- [STATED PROBLEM A] Update everything in the records from the start down through the line containing "v(94.33, 0) *": swap each "Q0" for "query0" and keep the rest unchanged. Return only those lines, without the pictures.

Splus8.0 has something like what you are talking about
that provides a fast way to compute
    sapply(split(xVector, integerGroupCode), summaryFunction)
for some common summary functions.  The 'integerGroupCode'
is typically the codes from a factor, but you could compute
it in other ways.  It needs to be a "small" integer in
the range 1:ngroups (like the 'bin' argument to tabulate).
Like tabulate(), which is called from table(), these are
meant to be called from other functions that can set up
appropriate group codes.  E.g., groupSums or rowSums or
fancier things could be based on this.

They do not insist you sort the input in any way.  That
would really only be useful for group medians and we haven't
written that one yet.

The typical prototype is
function(x, group = NULL, na.rm = F, weights = NULL, ngroups = if(is.null(
        group)) 1 else max(as.integer(group), na.rm = T))

and the currently supported summary functions are
   mean : igroupMeans
   sum : igroupSums
   prod : igroupProds
   min : igroupMins
   max : igroupMaxs
   range : igroupRanges
   any : igroupAnys
   all : igroupAlls
(The plurals are not all properly spelled and they
are plural so match related functions like rowSums.)
It might be useful to also have one to count the number
of non-missing values in each group of x's.

They are fast:

   > x<-runif(2e6)
   > i<-rep(1:1e6, 2)
   > sys.time(sx <- igroupSums(x,i))
   [1] 0.66 0.67
   > length(sx)
   [1] 1000000

On that machine R takes 44 seconds to go the lapply/split
route:

   > unix.time(unlist(lapply(split(x,i), sum)))
   [1] 43.24  0.78 44.11  0.00  0.00

To save setup time in the S code, out-of-range values
in the group argument (negatives, values greater than
ngroup, and NA's), mean that the correponding element
in x is ignored.

- [INPUT MATERIAL]
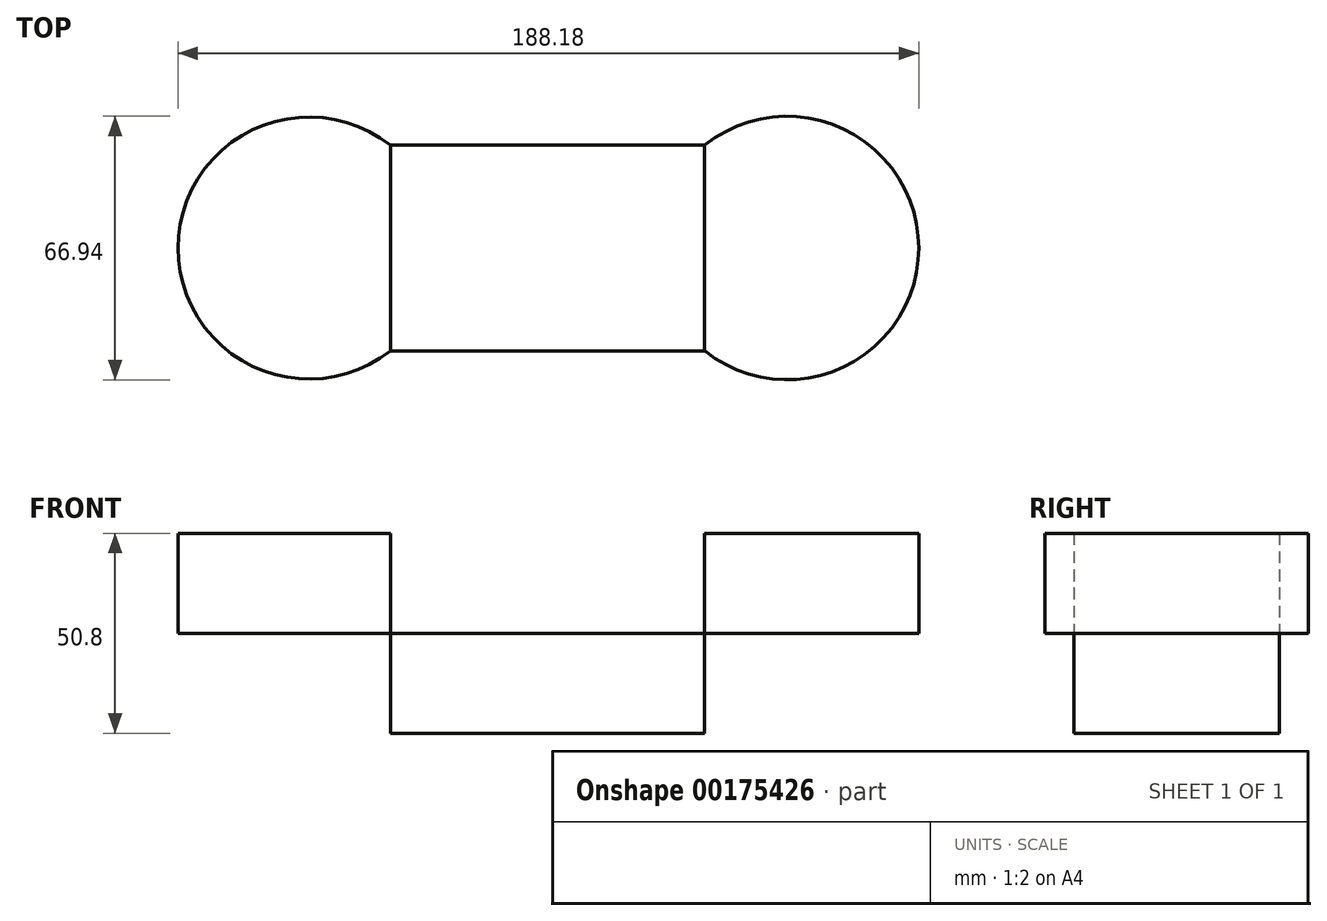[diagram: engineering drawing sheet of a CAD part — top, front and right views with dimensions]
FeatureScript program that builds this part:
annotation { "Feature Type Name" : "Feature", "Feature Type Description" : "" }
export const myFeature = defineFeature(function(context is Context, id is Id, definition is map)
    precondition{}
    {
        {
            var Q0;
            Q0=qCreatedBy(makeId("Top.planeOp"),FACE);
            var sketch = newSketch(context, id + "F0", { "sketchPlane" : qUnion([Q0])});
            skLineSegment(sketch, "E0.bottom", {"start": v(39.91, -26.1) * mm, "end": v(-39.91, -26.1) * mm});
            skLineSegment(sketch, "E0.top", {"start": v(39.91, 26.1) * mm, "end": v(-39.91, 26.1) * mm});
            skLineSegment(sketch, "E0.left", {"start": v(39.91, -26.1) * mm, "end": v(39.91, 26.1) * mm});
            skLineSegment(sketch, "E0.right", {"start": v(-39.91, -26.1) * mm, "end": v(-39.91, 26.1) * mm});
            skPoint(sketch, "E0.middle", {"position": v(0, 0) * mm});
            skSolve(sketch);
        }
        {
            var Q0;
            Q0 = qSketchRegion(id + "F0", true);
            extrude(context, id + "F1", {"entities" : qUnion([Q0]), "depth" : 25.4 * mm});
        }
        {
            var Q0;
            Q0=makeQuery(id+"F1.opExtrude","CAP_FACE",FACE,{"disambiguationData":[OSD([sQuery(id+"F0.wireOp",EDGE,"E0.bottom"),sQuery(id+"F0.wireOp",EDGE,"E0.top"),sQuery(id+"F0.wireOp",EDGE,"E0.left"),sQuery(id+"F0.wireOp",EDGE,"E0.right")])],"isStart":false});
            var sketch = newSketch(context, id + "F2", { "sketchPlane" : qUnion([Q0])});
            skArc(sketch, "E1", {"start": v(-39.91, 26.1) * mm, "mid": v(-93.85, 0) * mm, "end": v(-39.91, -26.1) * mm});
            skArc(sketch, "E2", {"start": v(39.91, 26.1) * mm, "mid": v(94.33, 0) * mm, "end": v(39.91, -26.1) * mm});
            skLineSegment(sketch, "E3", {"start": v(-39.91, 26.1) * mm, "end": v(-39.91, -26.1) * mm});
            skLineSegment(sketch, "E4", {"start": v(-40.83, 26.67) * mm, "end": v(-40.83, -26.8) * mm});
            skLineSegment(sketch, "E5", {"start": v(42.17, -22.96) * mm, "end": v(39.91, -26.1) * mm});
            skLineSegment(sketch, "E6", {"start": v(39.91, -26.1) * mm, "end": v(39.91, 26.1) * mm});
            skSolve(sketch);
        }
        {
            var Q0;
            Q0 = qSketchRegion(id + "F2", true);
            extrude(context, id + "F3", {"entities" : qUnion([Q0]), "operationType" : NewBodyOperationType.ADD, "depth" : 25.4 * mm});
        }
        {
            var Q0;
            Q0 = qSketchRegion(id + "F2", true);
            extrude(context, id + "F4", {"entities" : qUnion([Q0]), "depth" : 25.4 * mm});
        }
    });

- [STATED PROBLEM B] Write what comes next in the post about the fast S-PLUS group summary functions, picking up after its last sentence.

- [REPLY A]
[diagram: engineering drawing sheet of a CAD part — top, front and right views with dimensions]
FeatureScript program that builds this part:
annotation { "Feature Type Name" : "Feature", "Feature Type Description" : "" }
export const myFeature = defineFeature(function(context is Context, id is Id, definition is map)
    precondition{}
    {
        {
            var query0;
            query0=qCreatedBy(makeId("Top.planeOp"),FACE);
            var sketch = newSketch(context, id + "F0", { "sketchPlane" : qUnion([query0])});
            skLineSegment(sketch, "E0.bottom", {"start": v(39.91, -26.1) * mm, "end": v(-39.91, -26.1) * mm});
            skLineSegment(sketch, "E0.top", {"start": v(39.91, 26.1) * mm, "end": v(-39.91, 26.1) * mm});
            skLineSegment(sketch, "E0.left", {"start": v(39.91, -26.1) * mm, "end": v(39.91, 26.1) * mm});
            skLineSegment(sketch, "E0.right", {"start": v(-39.91, -26.1) * mm, "end": v(-39.91, 26.1) * mm});
            skPoint(sketch, "E0.middle", {"position": v(0, 0) * mm});
            skSolve(sketch);
        }
        {
            var query0;
            query0 = qSketchRegion(id + "F0", true);
            extrude(context, id + "F1", {"entities" : qUnion([query0]), "depth" : 25.4 * mm});
        }
        {
            var query0;
            query0=makeQuery(id+"F1.opExtrude","CAP_FACE",FACE,{"disambiguationData":[OSD([sQuery(id+"F0.wireOp",EDGE,"E0.bottom"),sQuery(id+"F0.wireOp",EDGE,"E0.top"),sQuery(id+"F0.wireOp",EDGE,"E0.left"),sQuery(id+"F0.wireOp",EDGE,"E0.right")])],"isStart":false});
            var sketch = newSketch(context, id + "F2", { "sketchPlane" : qUnion([query0])});
            skArc(sketch, "E1", {"start": v(-39.91, 26.1) * mm, "mid": v(-93.85, 0) * mm, "end": v(-39.91, -26.1) * mm});
            skArc(sketch, "E2", {"start": v(39.91, 26.1) * mm, "mid": v(94.33, 0) * mm, "end": v(39.91, -26.1) * mm});

- [REPLY B]
----------------------------------------------------------------------------
Bill Dunlap
Insightful Corporation
bill at insightful dot com
360-428-8146

 "All statements in this message represent the opinions of the author and do
 not necessarily reflect Insightful Corporation policy or position."
#
Hi Bill,
The sort is also useful for recoding each group into subgroups based  
on some other numeric vector.  This is the problem I run into trying  
to build portfolios that can be used as benchmarks for long term  
stock returns.

Another issue I have is that to recode a long character string that I  
use as a sort key for accessing a subgroup of the data in the  
data.frame to a set of small integers is not fast.  I can make a fast  
implementation if the data is sorted by the key, but without the  
sort, just converting my sort keys to the required small integer  
codes would be expensive for very long vectors since my small integer  
codes would have to reflect the order of the data (ie. be increasing  
subportfolio numbers).

More specifically, I am now converting all of my SAS code to R code  
and the problem is I have lots of snippets of SAS that do the  
following ...

PROC SORT;
   BY MDSIZ FSIZ;

/* WRITE OUT THE MIN SIZE CUTOFF VALUES */
PROC UNIVARIATE NOPRINT;
    VAR FSIZ;
    BY MDSIZ;
    OUTPUT OUT=TMPS1 MIN=XMIN;

where my sort key MDSIZ is a character string that is the  
concatenation of the month ending date MD and the size portfolio of a  
particular firm (SIZ) and I want to find the cutoff points (the mins)  
for each of the portfolios for every month end date across all traded  
firms.
SAS is similar in that is also has a specific list of functions you  
can request including all of the basic stats from a PROC univariate  
including higher moment stuff (skewness, kurtosis,  robust  
statistics, and even statistical test results for each coded  
subgroup, and the nice thing is all combinations can be done with one  
call.

But to do that SAS does require the presorting, but it does run  
really fast for even super long vectors with lots of sort keys.

Similarly the next snippet of code, will take the file and resort it  
by the portfolio key and then the market to book ratio (MTB) for all  
trading firms for all monthly periods since 1980.    It will then  
split each size portfolio for each month ending date into 5 equal  
portfolios based on market to book ratios (thus the need for the  
sort).   SAS returns a coded integer vector PMTB (made up of 1s to 5  
with 1s's for the smallest MTB and 5 for the largest MTB) repeated  
for each subgroup of MDSIZ.  PMTB matches the original vector in  
length and therefore fits right into the data frame.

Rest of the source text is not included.